Entra in scena Movielink, la piattaforma e-commerce fondata da 6 major cinematografiche. Venderà costosi film da scaricare, protetti da DRM, contemporaneamente all'uscita dei DVD. Quasi tutti d'accordo

Los Angeles (USA) - L'olimpo dell'industria cinematografica statunitense è pronto ad entrare nel mercato della vendita al dettaglio di film su Internet: la piattaforma e-commerce Movielink (http://www.movielink.com/), frutto di una joint-venture tra 20th Century Fox, Sony, Paramount, MGM, Universal e Warner, debutterà ufficialmente a partire dal 10 aprile. A restarne fuori, tra i big, è solo Disney.

Il servizio permetterà di acquistare copie digitali di film in qualità DVD, protette dai DRM di Microsoft (http://www.microsoft.com/), in contemporanea alla loro uscita "ufficiale" su supporto ottico.
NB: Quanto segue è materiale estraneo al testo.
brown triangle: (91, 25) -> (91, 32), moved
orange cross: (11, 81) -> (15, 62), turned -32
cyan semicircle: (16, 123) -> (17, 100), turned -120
Le pellicole così scaricate potranno essere salvate a tempo indeterminato su disco rigido, esattamente come nel caso di LoveFilm (http://www.lovefilm.com/), la prima azienda britannica che vende film digitali protetti da DRM (http://punto-informatico.it/p.asp?i=58530).

"Ci troviamo in un momento memorabile per l'industria cinematografica", dice Rick Finkelstein, CEO di Universal, "perché Internet è finalmente diventato un canale di distribuzione affidabile". Con questa mossa, l'industria dei sogni ha finalmente raccolto le innumerevoli esortazioni di MPAA (http://www.mpaa.org/), da sempre in prima linea per promuovere un modello alternativo alla distribuzione di film via reti P2P (http://punto-informatico.it/p.asp?i=58037), che avviene perlopiù in modo illegale (http://punto-informatico.it/p.asp?i=58073).

Va detto che il catalogo di Movielink, ricco di circa 300 titoli di successo, sfrutta un modello client-server avversato dal creatore di BitTorrent (http://www.bittorrent.com/), Bram Cohen, alfiere della distribuzione cinematografica via P2P (http://punto-informatico.it/p.asp?i=57812) e partner proprio di MPAA.

"Finalmente il cinema via Internet è una realtà", dice con orgoglio il CEO di Movielink. Gli audiovisivi in vendita sul sito avranno un peso di circa 1 gigabyte e potranno essere riprodotti solo su PC o box multimediali dotati di Windows Media Player. I film saranno copiabili soltanto su un massimo di due computer differenti e sarà possibile effettuare una sola copia di backup.

Secondo le informazioni pubblicate dal New York Times (http://www.nytimes.com/), il prezzo di un film potrà oscillare tra i 20 ed i 30 dollari, una tariffazione più elevata di un DVD tradizionale. Movielink, almeno per i primi mesi, sarà accessibile soltanto ai consumatori statunitensi. Successivamente, come fa sapere il CEO dell'azienda, il servizio verrà esteso ad altri paesi. Paesi ricchi, evidentemente.